⟨

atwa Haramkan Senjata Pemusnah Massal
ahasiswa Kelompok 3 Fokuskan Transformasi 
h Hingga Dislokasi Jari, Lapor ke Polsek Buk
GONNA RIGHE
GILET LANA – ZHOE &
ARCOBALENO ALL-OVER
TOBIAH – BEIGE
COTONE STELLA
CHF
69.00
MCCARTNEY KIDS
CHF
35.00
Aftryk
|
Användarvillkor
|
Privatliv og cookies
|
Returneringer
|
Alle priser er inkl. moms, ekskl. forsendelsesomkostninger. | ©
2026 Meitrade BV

⟩

## WHAT THE EXERCISE ASKS
Exactly the lines from the one containing "Alle priser er" through the last line of the records are to be transcribed, both endpoints included.

## EXERCISE ANSWER
Alle priser er inkl. moms, ekskl. forsendelsesomkostninger. | ©
2026 Meitrade BV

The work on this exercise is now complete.